Namibia: Swakopmund

While Swakopmund’s coastline may be skeletal, the waistline of most of its residents is not.  One of our first observations here is the prodigious appetite of the locals – an appetite fuelled by enormous (and delicious) plates of fried calamari, game steaks, boerwurst and heaps of French fries.  Vegans need not apply – this is proper red meat country.  As in Walvis Bay, we made the most of the beachfront restaurant.  “The Jetty” served great seafood and its wildcard signature dish, sirloin steak with chilli chocolate sauce – strange but good. 
Our reason for being in Swakopmund was to visit “crazy” Harry, a recommended local mechanic, to get Tonka’s suspension jacked up a bit.  After loading him in the UK with 230 litres of diesel and 120 litres of water, he was sagging a little on his haunches!  Harry, an eccentric moustachioed Frenchman, had a simple but effective solution – the rear suspension mounts were taken off, cut in half and then welded back together with a 2 inch steel spacer between them.  This worked superbly and Tonka now sits level again.

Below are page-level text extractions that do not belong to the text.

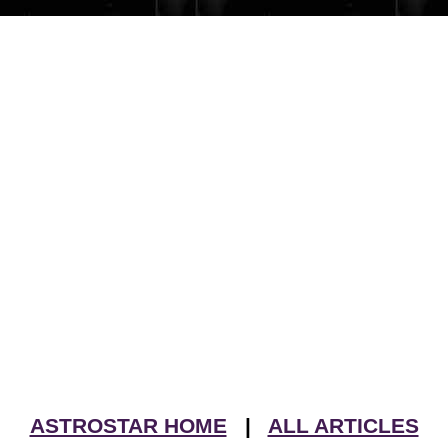
ASTROSTAR HOME
|
ALL ARTICLES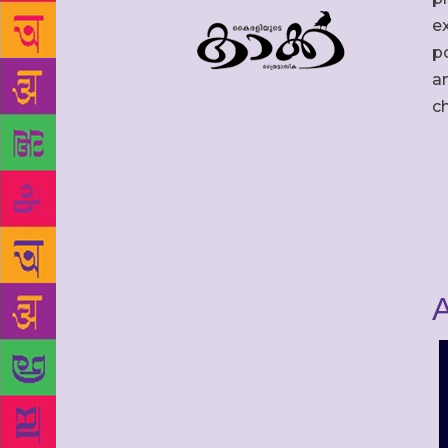
ex
po
an
c
A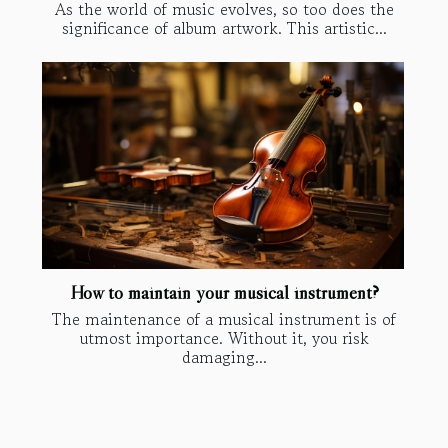
As the world of music evolves, so too does the
significance of album artwork. This artistic...
How to maintain your musical instrument?
The maintenance of a musical instrument is of
utmost importance. Without it, you risk
damaging...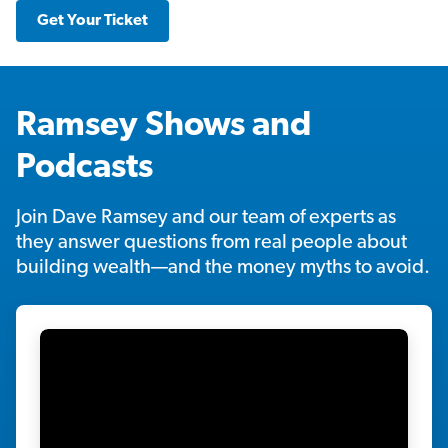
Get Your Ticket
Ramsey Shows and
Podcasts
Join Dave Ramsey and our team of experts as
they answer questions from real people about
building wealth—and the money myths to avoid.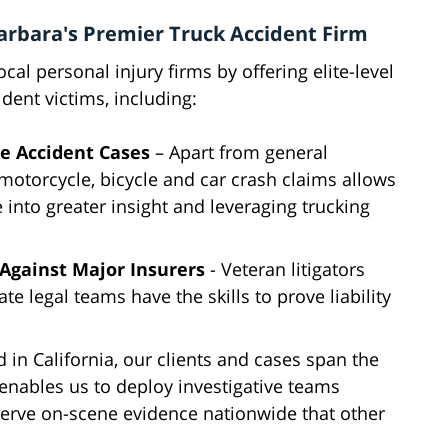
arbara's Premier Truck Accident Firm
al personal injury firms by offering elite-level
ident victims, including:
le Accident Cases
– Apart from general
 motorcycle, bicycle and car crash claims allows
e into greater insight and leveraging trucking
Against Major Insurers
- Veteran litigators
e legal teams have the skills to prove liability
 in California, our clients and cases span the
 enables us to deploy investigative teams
serve on-scene evidence nationwide that other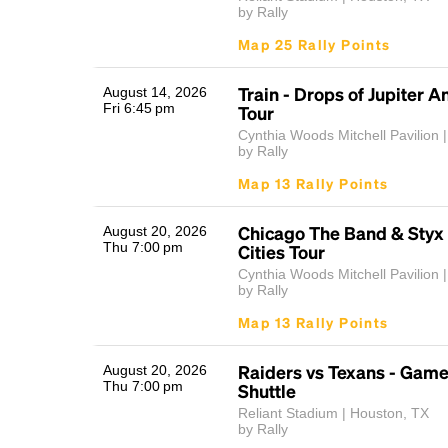
by Rally
Map 25 Rally Points
Train - Drops of Jupiter A
August 14, 2026
Fri 6:45 pm
Tour
Cynthia Woods Mitchell Pavilion |
by Rally
Map 13 Rally Points
Chicago The Band & Styx
August 20, 2026
Thu 7:00 pm
Cities Tour
Cynthia Woods Mitchell Pavilion |
by Rally
Map 13 Rally Points
Raiders vs Texans - Gam
August 20, 2026
Thu 7:00 pm
Shuttle
Reliant Stadium | Houston, TX
by Rally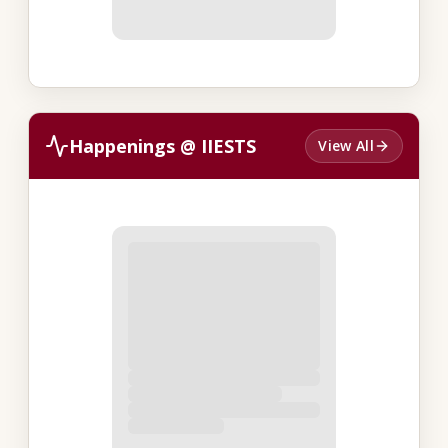
Happenings @ IIESTS
View All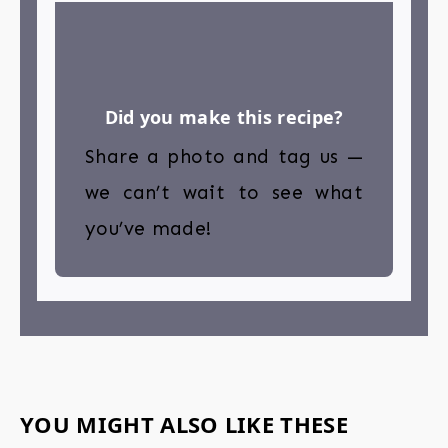
Did you make this recipe?
Share a photo and tag us —
we can’t wait to see what
you’ve made!
YOU MIGHT ALSO LIKE THESE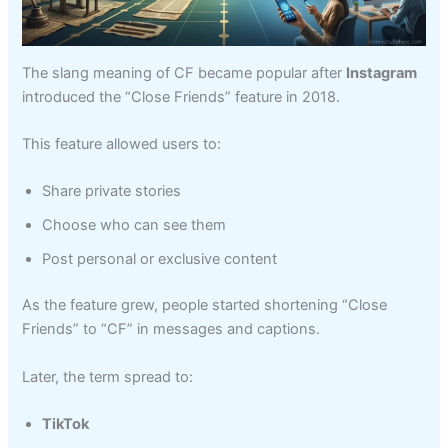
The slang meaning of CF became popular after
Instagram
introduced the “Close Friends” feature in 2018.
This feature allowed users to:
Share private stories
Choose who can see them
Post personal or exclusive content
As the feature grew, people started shortening “Close
Friends” to “CF” in messages and captions.
Later, the term spread to:
TikTok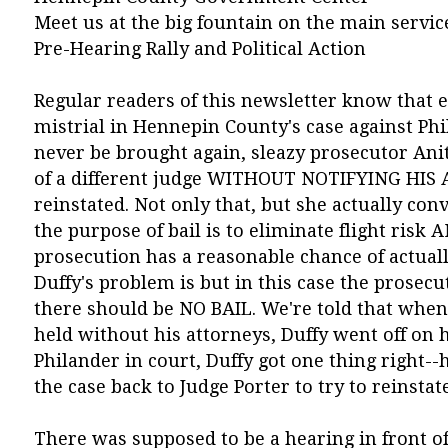
Meet us at the big fountain on the main service
Pre-Hearing Rally and Political Action
Regular readers of this newsletter know that 
mistrial in Hennepin County's case against Phi
never be brought again, sleazy prosecutor Anit
of a different judge WITHOUT NOTIFYING HIS 
reinstated. Not only that, but she actually conv
the purpose of bail is to eliminate flight risk A
prosecution has a reasonable chance of actuall
Duffy's problem is but in this case the prosecu
there should be NO BAIL. We're told that when 
held without his attorneys, Duffy went off on h
Philander in court, Duffy got one thing right--
the case back to Judge Porter to try to reinstat
There was supposed to be a hearing in front of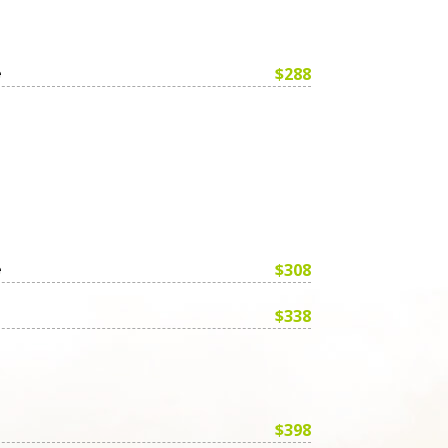
$288
e
$308
e
$338
$398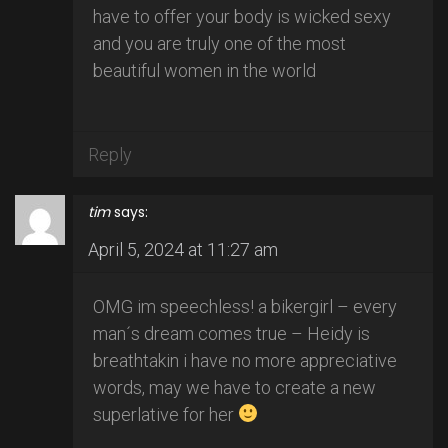
have to offer your body is wicked sexy
and you are truly one of the most
beautiful women in the world
Reply
tim
says:
April 5, 2024 at 11:27 am
OMG im speechless! a bikergirl – every
man´s dream comes true – Heidy is
breathtakin i have no more appreciative
words, may we have to create a new
superlative for her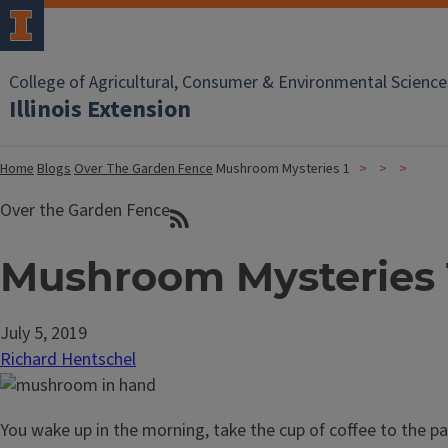
College of Agricultural, Consumer & Environmental Science
Illinois Extension
Home
Blogs
Over The Garden Fence
Mushroom Mysteries 1
Over the Garden Fence
Mushroom Mysteries 
July 5, 2019
Richard Hentschel
You wake up in the morning, take the cup of coffee to the pa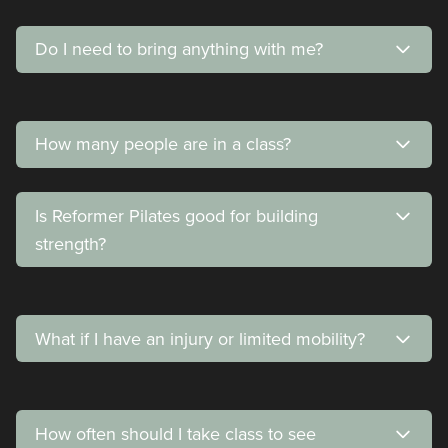
Do I need to bring anything with me?
How many people are in a class?
Is Reformer Pilates good for building
strength?
What if I have an injury or limited mobility?
How often should I take class to see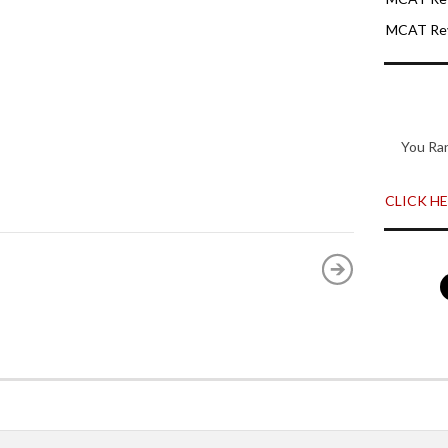
MCAT Rev
You Ra
CLICK HER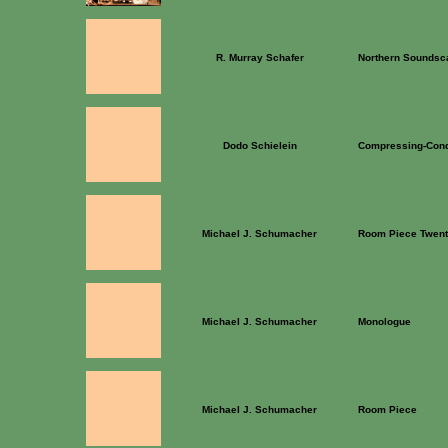
R. Murray Schafer
Northern Soundsc
Dodo Schielein
Compressing-Con
Michael J. Schumacher
Room Piece Twent
Michael J. Schumacher
Monologue
Michael J. Schumacher
Room Piece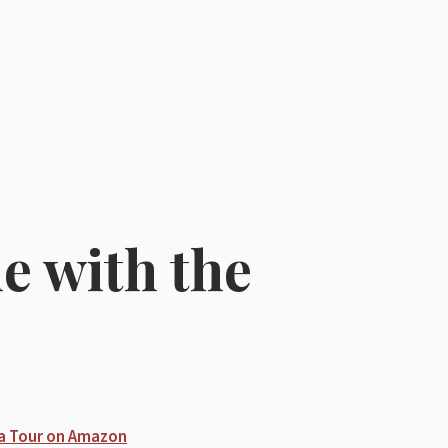
 with the
e
a Tour on Amazon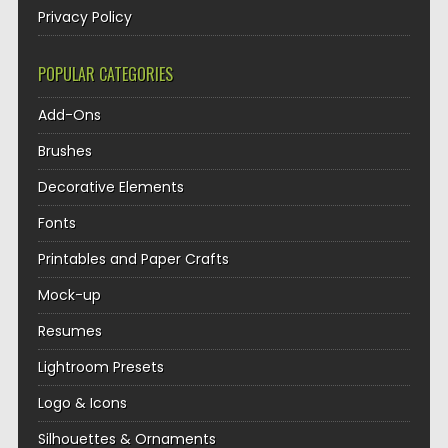
Privacy Policy
POPULAR CATEGORIES
Add-Ons
Brushes
Decorative Elements
Fonts
Printables and Paper Crafts
Mock-up
Resumes
Lightroom Presets
Logo & Icons
Silhouettes & Ornaments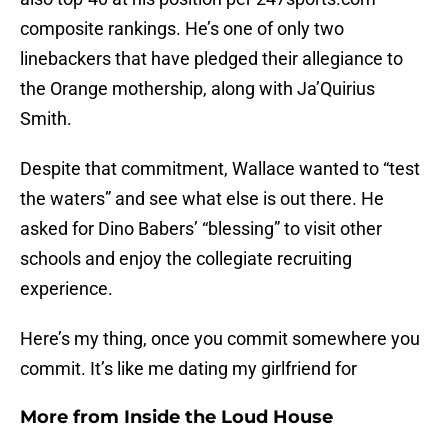
composite rankings. He’s one of only two
linebackers that have pledged their allegiance to
the Orange mothership, along with Ja’Quirius
Smith.
Despite that commitment, Wallace wanted to “test
the waters” and see what else is out there. He
asked for Dino Babers’ “blessing” to visit other
schools and enjoy the collegiate recruiting
experience.
Here’s my thing, once you commit somewhere you
commit. It’s like me dating my girlfriend for
More from
Inside the Loud House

Our first campsite was the very orderly but rather boring *Alte Brucke Resort*.  The stiff Atlantic wind blew right across our pitch, although the novelty of our first night “under canvas” kept our spirits up.  Predictably, we headed to The Jetty for dinner.  Well, we had to ease into this camping thing gently.
After two nights in Swakopmund, and having stocked up on supplies, we pointed Tonka south back towards Walvis Bay, and then south-east on the C14 towards the Namib Naukluft National Park.